Part IV. Management

Our final selection of topics covers working together in a team, and working as teams. No SRE is an island, and there are some distinctive ways in which we work.

Any organization that aspires to be serious about running an effective SRE arm needs to consider training. Teaching SREs how to think in a complicated and fast-changing environment with a well-thought-out and well-executed training program has the promise of instilling best practices within a new hire’s first few weeks or months that otherwise would take months or years to accumulate. We discuss strategies for doing just that in Accelerating SREs to On-Call and Beyond.

As anyone in the operations world knows, responsibility for any significant service comes with a lot of interruptions: production getting in a bad state, people requesting updates to their favorite binary, a long queue of consultation requests…managing interrupts under turbulent conditions is a necessary skill, as we’ll discuss in Dealing with Interrupts.

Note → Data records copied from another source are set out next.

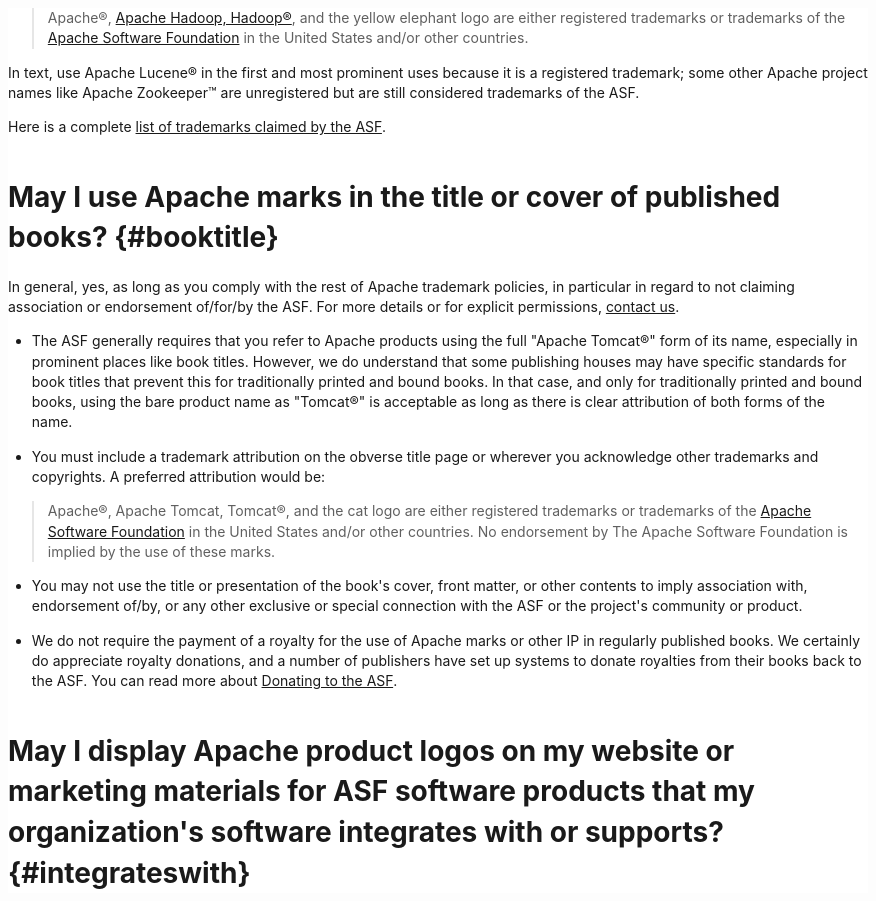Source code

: >   Apache&reg;, <a href="http://hadoop.apache.org/">Apache Hadoop, Hadoop&reg;</a>, 
   and the yellow elephant logo are either registered trademarks or trademarks 
   of the <a href="/">Apache Software Foundation</a>
   in the United States and/or other countries.

In text, use Apache Lucene&reg; in the first and most prominent uses because it is a registered trademark; 
some other Apache project names like Apache Zookeeper&trade; are unregistered 
but are still considered trademarks of the ASF.

Here is a complete [list of trademarks claimed by the ASF][1].

# May I use Apache marks in the title or cover of published books?  {#booktitle}

In general, yes, as long as you comply with the rest of Apache trademark 
policies, in particular in regard to not claiming association or endorsement 
of/for/by the ASF.  For more details or for explicit permissions, [contact us][contact].

- The ASF generally requires that you refer to Apache products using the 
full "Apache Tomcat&reg;" form of its name, especially in prominent places like 
book titles.  However, we do understand that some publishing houses may 
have specific standards for book titles that prevent this for 
traditionally printed and bound books.  In that case, and only for traditionally 
printed and bound books, 
using the bare product name as "Tomcat&reg;" is acceptable as long as there is 
clear attribution of both forms of the name.  
  
- You must include a trademark attribution on the obverse title page or 
wherever you acknowledge other trademarks and copyrights.  A 
preferred attribution would be: 

>   Apache&reg;, Apache Tomcat, Tomcat&reg;</a>, 
   and the cat logo are either registered trademarks or trademarks 
   of the <a href="/">Apache Software Foundation</a>
   in the United States and/or other countries. No endorsement by 
   The Apache Software Foundation is implied by the use of these marks.

- You may not use the title or presentation of the book's cover, front matter, or other 
contents to imply association with, endorsement of/by, or 
any other exclusive or special connection with the ASF or the project's 
community or product.

- We do not require the payment of a royalty for the use of Apache marks or other IP in 
regularly published books.  We certainly do appreciate royalty donations, 
and a number of publishers have set up systems to donate royalties from their 
books back to the ASF.  You can read more about [Donating to the 
ASF](/foundation/contributing.html).


# May I display Apache product logos on my website or marketing materials for ASF software products that my organization's software integrates with or supports?  {#integrateswith}


[contact]: /foundation/marks/contact
[contactother]: /foundation/marks/contact#other
[downstream]: /foundation/marks/downstream
[resources]: /foundation/marks/resources
[guide]: /foundation/marks/guide
[incubator]: //incubator.apache.org/
[podlingnamesearch]: //incubator.apache.org/guides/names.html
[1]: https://whimsy.apache.org/brand/list
[2]: /foundation/marks/guide
[3]: /foundation/press/kit/#links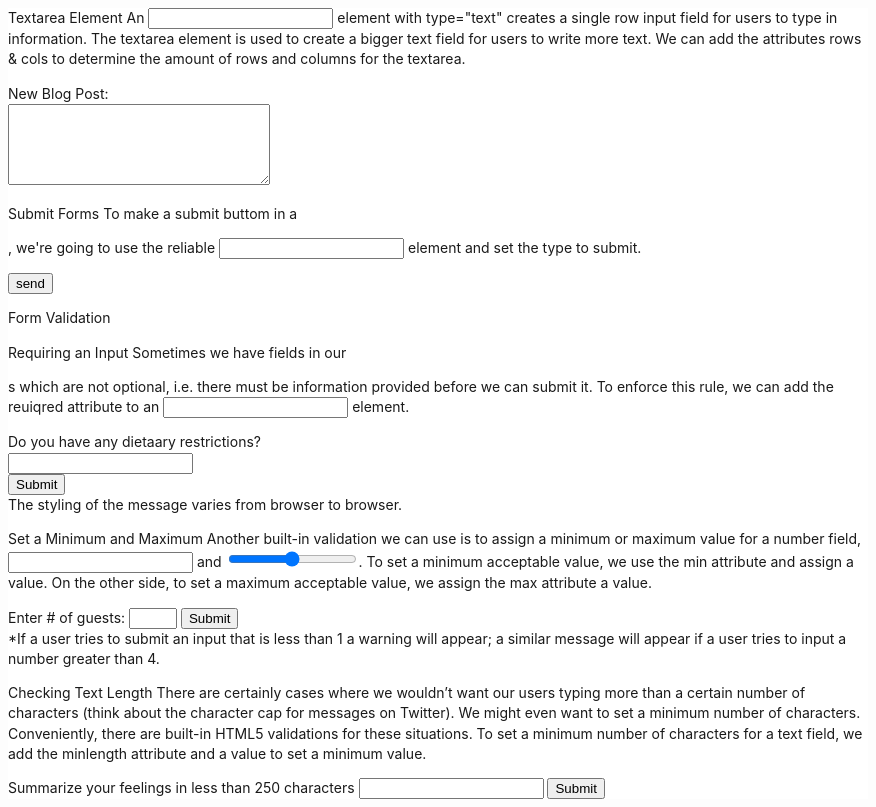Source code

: Textarea Element
An <input> element with type="text" creates a single row input field for users to type in information. The textarea element is used to create a bigger text field for users to write more text. We can add the attributes rows & cols to determine the amount of rows and columns for the textarea.
<form>
    <label for="blog">New Blog Post:</label>
    <br>
    <textarea id="blog" name="blog" rows="5" cols="30">
    </textarea>
</form>

Submit Forms
To make a submit buttom in a <form>, we're going to use the reliable <input> element and set the type to submit.
<form>
    <input type="submit" value="send">
</form>

Form Validation

Requiring an Input 
Sometimes we have fields in our <form>s which are not optional, i.e. there must be information provided before we can submit it. To enforce this rule, we can add the reuiqred attribute to an <input> element.
<form action="/example.html" method="POST">
    <label for="allergies">Do you have any dietaary restrictions?</label>
    <br>
    <input id="allergies" name="allergies" type="texT" required>
    <br>
    <input type="submit" value="Submit">
</form>
The styling of the message varies from browser to browser. 

Set a Minimum and Maximum
Another built-in validation we can use is to assign a minimum or maximum value for a number field, <input type="number"> and <input type="range">. To set a minimum acceptable value, we use the min attribute and assign a value. On the other side, to set a maximum acceptable value, we assign the max attribute a value.
<form action="/example.html" method="POST">
    <label for="guests">Enter # of guests:</label>
    <input id="guests" name="guests" type="number" min="1" max="4">
    <input type="submit" value="Submit">
</form>
*If a user tries to submit an input that is less than 1 a warning will appear; a similar message will appear if a user tries to input a number greater than 4.

Checking Text Length
There are certainly cases where we wouldn’t want our users typing more than a certain number of characters (think about the character cap for messages on Twitter). We might even want to set a minimum number of characters. Conveniently, there are built-in HTML5 validations for these situations.
To set a minimum number of characters for a text field, we add the minlength attribute and a value to set a minimum value. 
<form action="/example.html" method="POST">
    <label for="summary">Summarize your feelings in less than 250 characters</label>
    <input id="summary" name="summary" type="text" minlength="5" maxlength="250" required>
    <input type="submit" value="Submit">
</form>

If the turbulent conditions have persisted for long enough, an SRE team needs to start recovering from operational overload. We have just the flight plan for you in Embedding an SRE to Recover from Operational Overload.

We write in Communication and Collaboration in SRE, about the different roles within SRE; cross-team, cross-site, and cross-continent communication; running production meetings; and case studies of how SRE has collaborated well.

Finally, The Evolving SRE Engagement Model, examines a cornerstone of the operation of SRE: the production readiness review (PRR), a crucial step in onboarding a new service. We discuss how to conduct PRRs, and how to move beyond this successful, but also limited, model.

Further Reading from Google SRE

Building reliable systems requires a carefully calibrated mix of skills, ranging from software development to the arguably less-well-known systems analysis and engineering disciplines. We write about the latter disciplines in "The Systems Engineering Side of Site Reliability Engineering" [Hix15b].

Hiring SREs well is critical to having a high-functioning reliability organization, as explored in "Hiring Site Reliability Engineers" [Jon15]. Google’s hiring practices have been detailed in texts like Work Rules! [Boc15],134 but hiring SREs has its own set of particularities. Even by Google’s overall standards, SRE candidates are difficult to find and even harder to interview effectively.

134Written by Laszlo Bock, Google’s Senior VP of People Operations.